When you are sitting on a bench in the Plaza de Armas, in broad daylight, the force of the sun forces you to squint. Now, squinting gives a sharper look.  Volumes and chiaroscuro acquire definition, weight and contours.  Reality is clearer. This means that the concepts become clearer. This is why mathematicians and scientists of the highest calibre have flourished in the city, as well as brilliant jurists and writers. And photographers and caricaturists. And watercolourists.

Ricardo Córdova (Arequipa, 1961), since he began his early artistic career with an exhibition in the atrium of the church of Yanahuara in 1973, has won everything that could be won in competitions, with a predilection for watercolour. His talent has certainly not been limited to expressing himself in this technique, and it is very likely that his production in oils and acrylics is more important in quantity and no less valuable in quality. In this exhibition, in any case, the excellence of his art is displayed in watercolour, that discipline of light, emptiness and immediacy.

What is the factor that best defines his talents as an artist? Perhaps the sense of composition; that wise way of arranging volumes and perspectives, even of the most banal or basic materials – a calamine shed, a ruin, an extensive quarry – to create the impression of harmony that dominates the horizon and gives the sensation that any other element is superfluous in the painting. From there to abstraction, there is only one-step, that sneakily crosses from time to time profiling its ashlars of lava and water against the sky.

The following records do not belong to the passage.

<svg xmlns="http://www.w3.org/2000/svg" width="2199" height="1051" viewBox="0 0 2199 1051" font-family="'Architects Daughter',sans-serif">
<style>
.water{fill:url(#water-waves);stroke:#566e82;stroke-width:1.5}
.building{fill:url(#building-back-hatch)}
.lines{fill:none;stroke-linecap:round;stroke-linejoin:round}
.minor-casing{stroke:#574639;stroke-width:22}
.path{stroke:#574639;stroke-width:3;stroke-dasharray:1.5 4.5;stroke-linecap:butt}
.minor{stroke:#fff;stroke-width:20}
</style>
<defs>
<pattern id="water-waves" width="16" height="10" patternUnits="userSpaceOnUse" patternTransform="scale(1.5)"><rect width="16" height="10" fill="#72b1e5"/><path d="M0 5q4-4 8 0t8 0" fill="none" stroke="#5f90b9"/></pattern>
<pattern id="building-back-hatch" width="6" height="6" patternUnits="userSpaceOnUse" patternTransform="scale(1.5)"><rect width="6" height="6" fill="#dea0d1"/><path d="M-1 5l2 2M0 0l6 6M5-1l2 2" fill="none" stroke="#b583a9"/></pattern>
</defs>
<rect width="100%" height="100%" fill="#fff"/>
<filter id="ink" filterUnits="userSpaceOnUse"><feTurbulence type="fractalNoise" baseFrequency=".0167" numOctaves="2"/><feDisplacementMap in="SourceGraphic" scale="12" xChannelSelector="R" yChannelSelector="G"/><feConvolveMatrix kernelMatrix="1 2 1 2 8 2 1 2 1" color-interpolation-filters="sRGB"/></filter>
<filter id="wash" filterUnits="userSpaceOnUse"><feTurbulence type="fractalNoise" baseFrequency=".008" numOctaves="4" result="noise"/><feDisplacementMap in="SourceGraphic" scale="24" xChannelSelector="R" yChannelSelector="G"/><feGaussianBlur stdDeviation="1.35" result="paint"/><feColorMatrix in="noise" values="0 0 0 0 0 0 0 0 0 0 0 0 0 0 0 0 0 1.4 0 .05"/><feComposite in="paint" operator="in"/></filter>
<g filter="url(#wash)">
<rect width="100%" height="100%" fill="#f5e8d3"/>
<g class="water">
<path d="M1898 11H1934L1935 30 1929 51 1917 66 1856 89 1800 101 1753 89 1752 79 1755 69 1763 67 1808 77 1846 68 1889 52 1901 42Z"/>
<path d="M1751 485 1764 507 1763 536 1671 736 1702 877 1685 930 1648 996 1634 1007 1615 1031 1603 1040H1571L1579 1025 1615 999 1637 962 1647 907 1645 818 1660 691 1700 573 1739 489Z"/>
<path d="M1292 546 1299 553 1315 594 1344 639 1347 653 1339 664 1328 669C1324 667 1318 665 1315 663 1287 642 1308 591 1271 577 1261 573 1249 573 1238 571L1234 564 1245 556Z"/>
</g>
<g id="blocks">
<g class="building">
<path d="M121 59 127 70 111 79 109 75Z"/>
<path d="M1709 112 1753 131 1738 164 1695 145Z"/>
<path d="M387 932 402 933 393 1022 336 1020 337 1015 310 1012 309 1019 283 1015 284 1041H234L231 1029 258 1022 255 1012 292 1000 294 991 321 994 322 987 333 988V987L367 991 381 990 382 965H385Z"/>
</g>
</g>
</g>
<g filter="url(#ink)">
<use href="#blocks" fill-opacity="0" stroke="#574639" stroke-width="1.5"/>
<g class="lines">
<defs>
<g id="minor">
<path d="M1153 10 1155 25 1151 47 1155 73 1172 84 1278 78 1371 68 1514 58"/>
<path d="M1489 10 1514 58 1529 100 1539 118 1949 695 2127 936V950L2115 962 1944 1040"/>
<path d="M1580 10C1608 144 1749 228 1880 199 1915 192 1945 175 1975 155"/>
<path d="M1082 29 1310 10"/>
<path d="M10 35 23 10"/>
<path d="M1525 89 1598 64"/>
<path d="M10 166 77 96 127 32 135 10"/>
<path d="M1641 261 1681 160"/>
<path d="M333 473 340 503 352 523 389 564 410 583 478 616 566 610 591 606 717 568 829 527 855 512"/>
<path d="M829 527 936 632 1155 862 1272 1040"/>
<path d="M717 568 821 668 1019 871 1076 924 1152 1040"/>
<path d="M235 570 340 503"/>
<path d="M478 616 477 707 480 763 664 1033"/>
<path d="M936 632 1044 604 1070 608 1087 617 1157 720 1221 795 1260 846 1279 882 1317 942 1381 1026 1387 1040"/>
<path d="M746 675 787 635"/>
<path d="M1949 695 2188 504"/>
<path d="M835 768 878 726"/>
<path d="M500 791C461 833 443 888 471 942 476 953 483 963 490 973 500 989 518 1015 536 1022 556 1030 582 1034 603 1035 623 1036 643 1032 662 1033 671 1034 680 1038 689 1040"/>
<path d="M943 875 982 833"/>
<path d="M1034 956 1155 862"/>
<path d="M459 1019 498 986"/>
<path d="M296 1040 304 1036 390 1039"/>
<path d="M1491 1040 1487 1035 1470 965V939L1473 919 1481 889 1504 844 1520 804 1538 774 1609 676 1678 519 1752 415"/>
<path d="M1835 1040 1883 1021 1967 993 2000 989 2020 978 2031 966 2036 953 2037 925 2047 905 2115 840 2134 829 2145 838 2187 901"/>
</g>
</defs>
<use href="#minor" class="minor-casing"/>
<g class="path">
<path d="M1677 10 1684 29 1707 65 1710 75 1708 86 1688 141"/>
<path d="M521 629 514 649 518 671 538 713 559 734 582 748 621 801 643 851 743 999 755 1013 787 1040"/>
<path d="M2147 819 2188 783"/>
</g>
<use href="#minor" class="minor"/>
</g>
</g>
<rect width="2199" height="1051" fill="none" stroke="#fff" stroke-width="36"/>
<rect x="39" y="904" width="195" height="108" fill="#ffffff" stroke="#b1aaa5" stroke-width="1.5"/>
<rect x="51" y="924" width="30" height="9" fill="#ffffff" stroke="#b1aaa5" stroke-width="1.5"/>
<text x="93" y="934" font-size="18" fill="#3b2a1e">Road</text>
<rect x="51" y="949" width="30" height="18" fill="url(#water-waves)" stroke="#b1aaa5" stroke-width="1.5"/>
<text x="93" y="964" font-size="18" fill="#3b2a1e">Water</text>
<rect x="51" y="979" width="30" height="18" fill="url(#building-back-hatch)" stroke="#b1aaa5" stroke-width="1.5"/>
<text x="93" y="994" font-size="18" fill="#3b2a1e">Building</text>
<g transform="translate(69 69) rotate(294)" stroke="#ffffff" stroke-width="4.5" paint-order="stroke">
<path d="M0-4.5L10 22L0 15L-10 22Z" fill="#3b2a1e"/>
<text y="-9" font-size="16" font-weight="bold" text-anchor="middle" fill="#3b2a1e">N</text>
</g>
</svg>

Through Ricardo Córdova, the Centro Cultural Inca Garcilaso pays homage to the artists and artisans who built and rebuilt Arequipa throughout almost half a millennium, using ashlar for the walls, eye for the geometry and spirit as an amalgam.

 


Ricardo Córdova Farfán
(Arequipa, 1961)

He began his painting studies at the age of 12, with Julio César Morales, who was also the master of the watercolourist Vinatea Reinoso. A year later, at the early age of thirteen, he made his first individual sample. At the same time he studied ceramics, graduating from the Centro de Capacitación Artesanal Mixto de Arequipa in 1976.

In 1983, he entered the new Escuela de Artes at the Universidad Nacional de San Agustín de Arequipa, with teachers such as Miguel Espinoza and Ramiro Pareja. He obtain the Master of Arts (2003) and a doctorate in Philosophy from the Universidad Nacional de San Agustín (2008).

In addition to his work as an artist, from a very young age he has taught in different institutions. He entered as an assistant professor at the Escuela de Artes de la Universidad Nacional de San Agustín, (School of Arts of the National University of San Agustín) in 1991, where he currently serves as a senior lecturer and postgraduate professor.

He has made about 30 individual and several collective exhibitions, which have taken his work to Colombia, Chile, Ecuador, Germany, the United States, France and China. Since 1980, his work has earned several awards for painting, such as the Michell, in oil and watercolour; the prizes of the Peruvian-North American Institute, in watercolour; John Constable, of the Peruvian-British, Young Artists, among others. He has participated in numerous biennials and art fairs such as PARC- MAC Lima (2013 and 2014); Arteaméricas – The Latin American Art Fair, La Galería, Miami (from 2006 to 2010) and Shanghai Art Fair, Latin American Pavillion (LAP), China (2008).

Date

From 22 October 2020 to 7 February 2021.